I have trouble in only one part: the part where the author claims that because SO(2) is path-connected, there is path from I to R. Here's my doubt: what is this R? It says it's a rotation in the plane containing e1 and Ae1, but what about the rest of the vectors not contained in the plane? What does R do with them? Does it fix them, rotate them? Also, isn't R a nxn matrix? Doesn't SO(2) being path-connected only gives me information about 2x2 matrices? Am I supposed to have a function that maps 2x2 rotation matrices to nxn rotation matrices? If so, how does that function work? Is it continuous? 
Thanks :)
 A: The unspoken idea is that we should design $R$ to do as little as possible.  $R$ acts on the plane containing $A e_1$ and $e_1$ in such a way that $A e_1$ is rotated to $e_1$.  On the orthogonal complement to this plane, $R$ does nothing.
In particular, we can construct the matrix for $R$ as follows:
First of all, verify that if $A e_1$ is a multiple of $e_1$, then $A$ has an eigenvalue corresponding to the top-left entry, which means that we have a $1$ there, which means we have a matrix of the form that we're trying to achieve.   So, WLOG, assume that this is not the case.

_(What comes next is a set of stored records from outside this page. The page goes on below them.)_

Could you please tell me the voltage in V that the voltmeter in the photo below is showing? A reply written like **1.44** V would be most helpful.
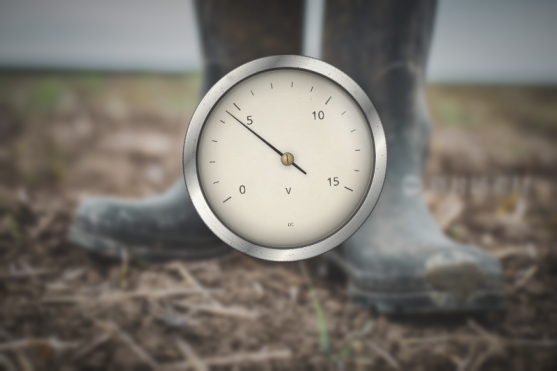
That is **4.5** V
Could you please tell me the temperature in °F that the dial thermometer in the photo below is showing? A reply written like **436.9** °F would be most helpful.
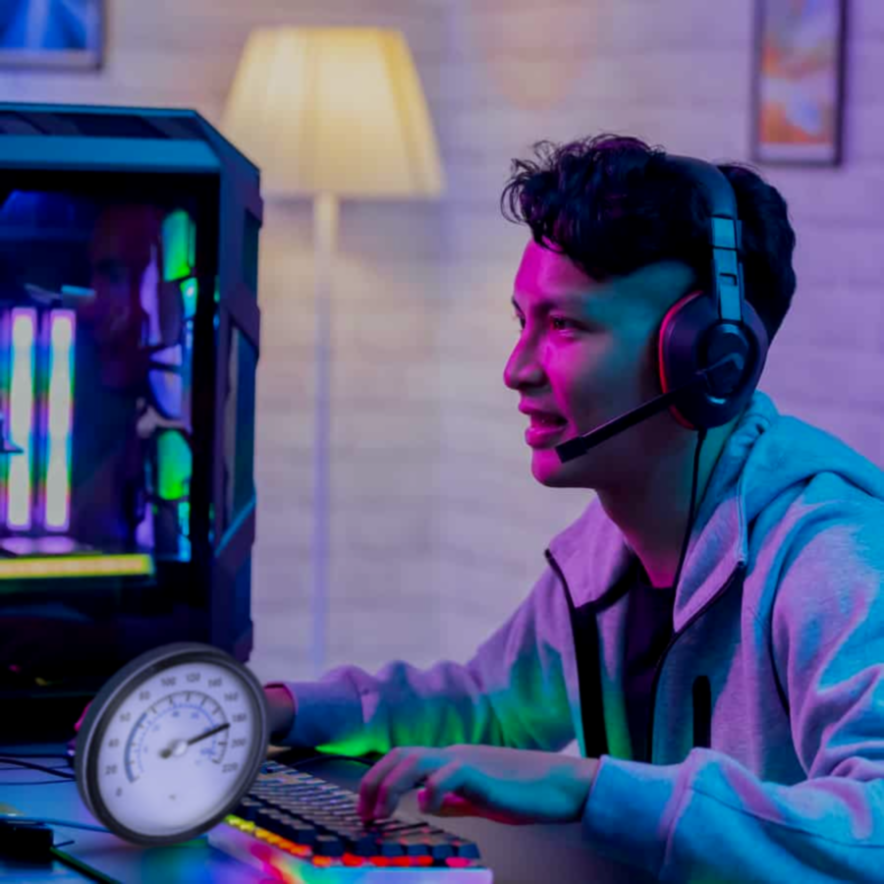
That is **180** °F
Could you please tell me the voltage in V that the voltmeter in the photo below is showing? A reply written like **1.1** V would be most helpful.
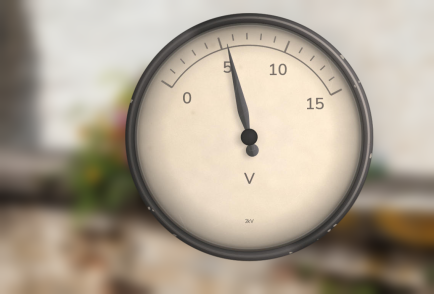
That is **5.5** V
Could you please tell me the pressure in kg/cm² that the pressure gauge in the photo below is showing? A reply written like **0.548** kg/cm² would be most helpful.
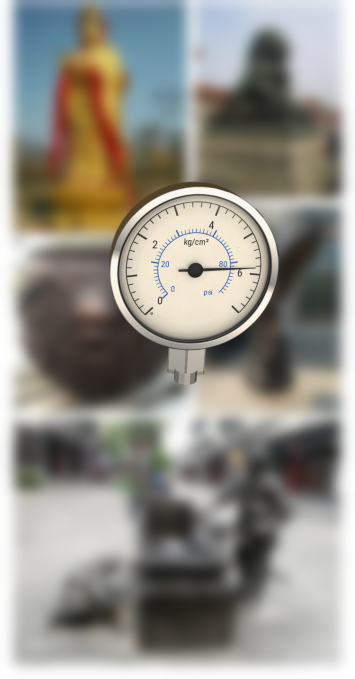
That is **5.8** kg/cm²
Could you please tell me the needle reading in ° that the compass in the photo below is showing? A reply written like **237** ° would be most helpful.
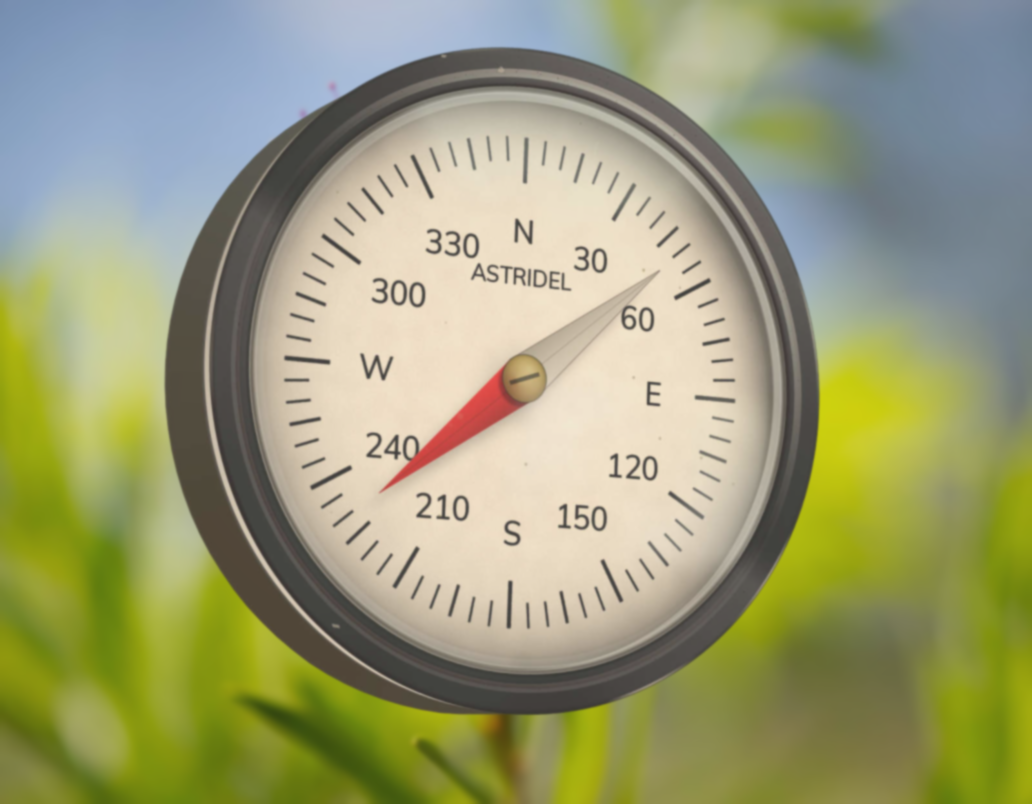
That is **230** °
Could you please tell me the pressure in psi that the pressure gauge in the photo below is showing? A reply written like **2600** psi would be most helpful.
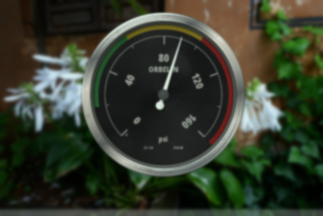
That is **90** psi
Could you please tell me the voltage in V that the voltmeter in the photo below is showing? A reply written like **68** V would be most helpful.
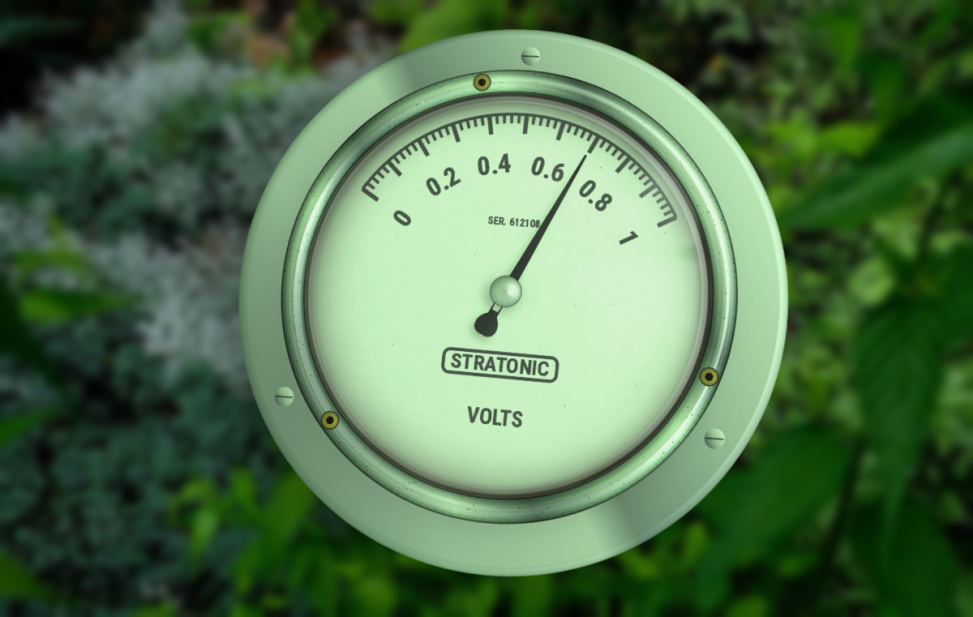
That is **0.7** V
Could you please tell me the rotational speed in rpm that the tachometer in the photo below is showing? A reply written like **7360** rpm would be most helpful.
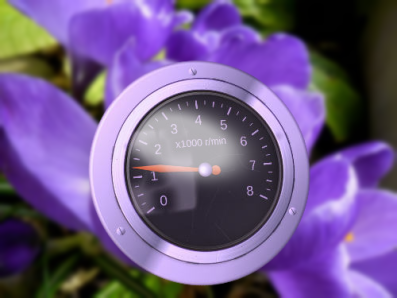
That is **1250** rpm
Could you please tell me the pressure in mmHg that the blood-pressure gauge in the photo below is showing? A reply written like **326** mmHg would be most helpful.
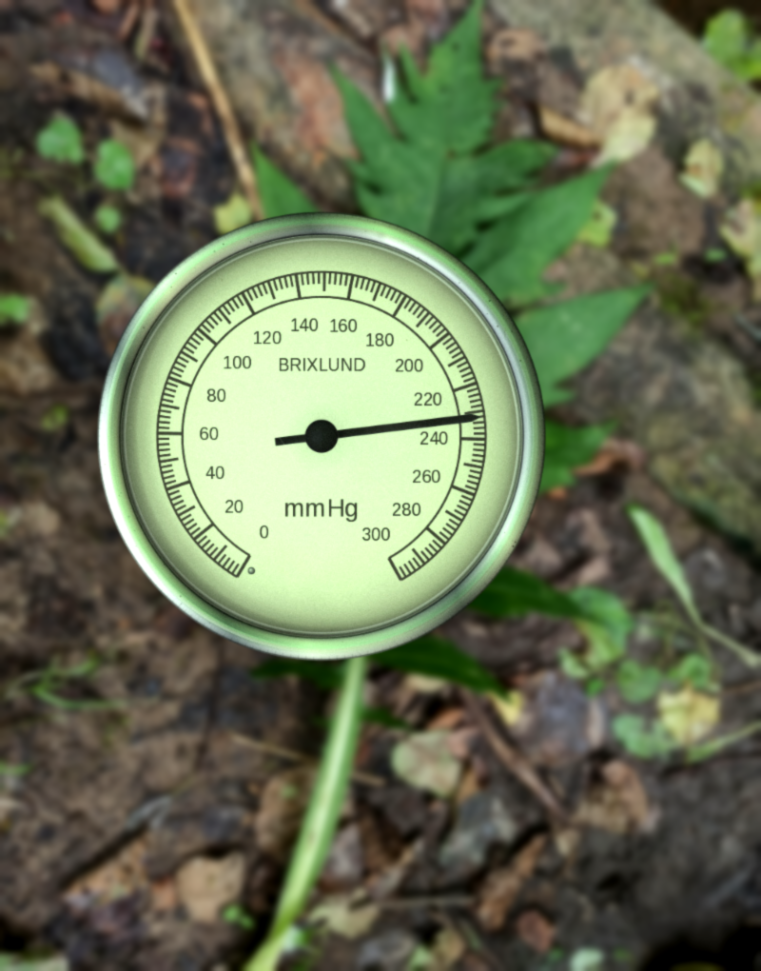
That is **232** mmHg
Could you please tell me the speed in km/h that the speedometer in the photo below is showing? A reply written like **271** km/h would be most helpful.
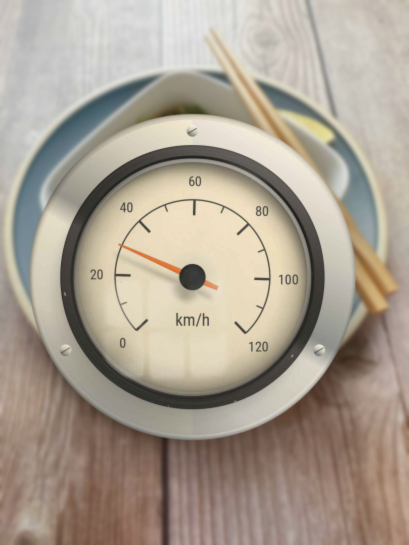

Since $A e_1$ and $e_1$ span a plane, we may take $v_1,v_2$ to be an orthonormal basis for that plane.  Let $R_1$ from the plane to itself denote the rotation taking $A e_1$ to $e_1$, with respect to the basis $v_1,v_2$.
Extend $\{v_1,v_2\}$ to an orthonormal basis $\{v_1,\dots,v_n\}$ of $\Bbb R^n$.  Let $V$ denote the matrix whose columns are $v_i$.  We may write
$$
R = V \pmatrix{R_1&0\\0&I_{n-2}} V^T
$$
Now, $R_1 \in \text{SO}(2)$, so that we have a path from $R_1$ to $I_2$. Verify that this yields a path from $R$ to $I_n$.
A: SO(n) elements are all rotations. They are orthogonal real matrices so their eigenvectors / eigenvalues form complex conjugate pairs. Therefore you can always find a coordinate frame in which each conjugate pair aligns in a plane defined by two basis vectors. In this frame, the matrix looks like a block diagonal matrix with $2\times 2$ rotational blocks (plus a single $1$ at the end if $n$ is odd). This means that you just found a series of commuting 2D rotations in orthogonal planes. For instance, in 3D you just have to observe in the frame that aligns with the rotational axis and see that you can rotate gradually from angle $0$ to your final position. For higher dimensions, it's similar idea, just harder to visualize.